ACTIVITY: A picture-free, exact copy of all the records below is the goal.

SOURCE DATA:
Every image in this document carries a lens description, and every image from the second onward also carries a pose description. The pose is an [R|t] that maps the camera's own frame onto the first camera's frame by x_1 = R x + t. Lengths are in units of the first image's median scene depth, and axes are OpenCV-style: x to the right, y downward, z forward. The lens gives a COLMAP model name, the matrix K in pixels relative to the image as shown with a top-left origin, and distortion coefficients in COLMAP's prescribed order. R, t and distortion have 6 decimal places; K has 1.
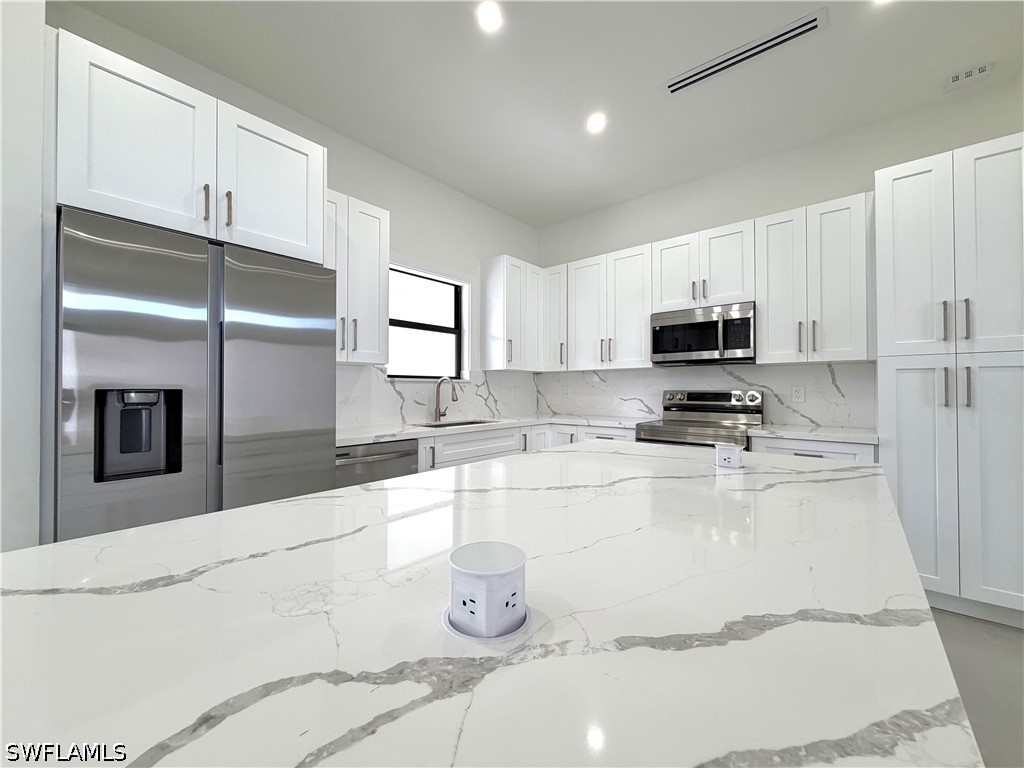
lens RADIAL K [[409.8, 0, 509.9], [0, 409.8, 386.1], [0, 0, 1]] dist [-0.001277, 0.000624]
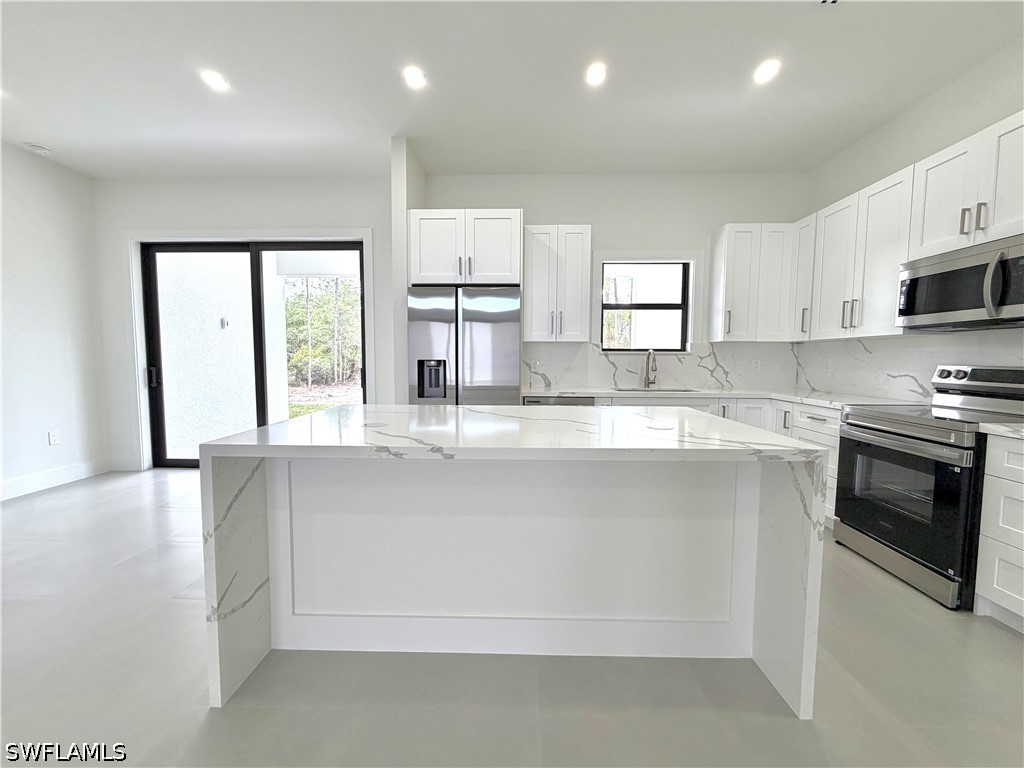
lens RADIAL K [[415.0, 0, 514.9], [0, 415.0, 385.9], [0, 0, 1]] dist [-0.000597, 0.000036]
pose [[0.631048, 0.057352, -0.773621, 0.459169], [0.000215, 0.997250, 0.074106, -0.007242], [0.775744, -0.046931, 0.629301, -0.039280]]
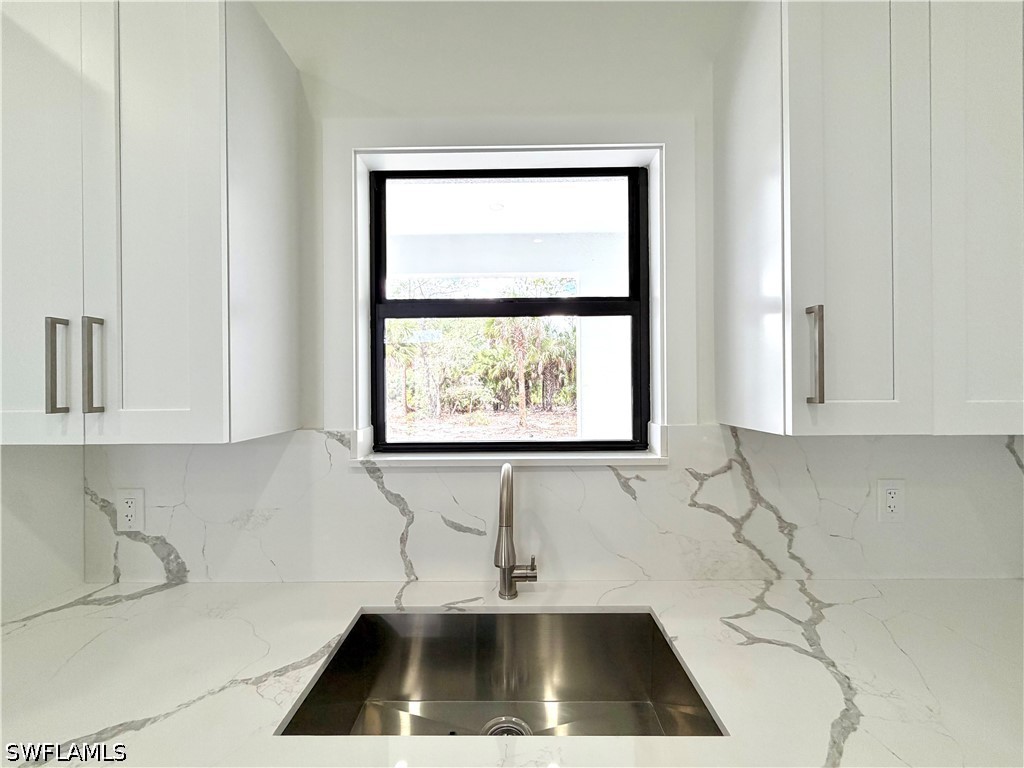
lens RADIAL K [[409.8, 0, 509.9], [0, 409.8, 386.1], [0, 0, 1]] dist [-0.001277, 0.000624]
pose [[0.640236, -0.001482, -0.768176, 0.066920], [0.013208, 0.999872, 0.009079, -0.074019], [0.768064, -0.015958, 0.640174, 0.721864]]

TASK SOLUTION:
Every image in this document carries a lens description, and every image from the second onward also carries a pose description. The pose is an [R|t] that maps the camera's own frame onto the first camera's frame by x_1 = R x + t. Lengths are in units of the first image's median scene depth, and axes are OpenCV-style: x to the right, y downward, z forward. The lens gives a COLMAP model name, the matrix K in pixels relative to the image as shown with a top-left origin, and distortion coefficients in COLMAP's prescribed order. R, t and distortion have 6 decimal places; K has 1.
lens RADIAL K [[409.8, 0, 509.9], [0, 409.8, 386.1], [0, 0, 1]] dist [-0.001277, 0.000624]
lens RADIAL K [[415.0, 0, 514.9], [0, 415.0, 385.9], [0, 0, 1]] dist [-0.000597, 0.000036]
pose [[0.631048, 0.057352, -0.773621, 0.459169], [0.000215, 0.997250, 0.074106, -0.007242], [0.775744, -0.046931, 0.629301, -0.039280]]
lens RADIAL K [[409.8, 0, 509.9], [0, 409.8, 386.1], [0, 0, 1]] dist [-0.001277, 0.000624]
pose [[0.640236, -0.001482, -0.768176, 0.066920], [0.013208, 0.999872, 0.009079, -0.074019], [0.768064, -0.015958, 0.640174, 0.721864]]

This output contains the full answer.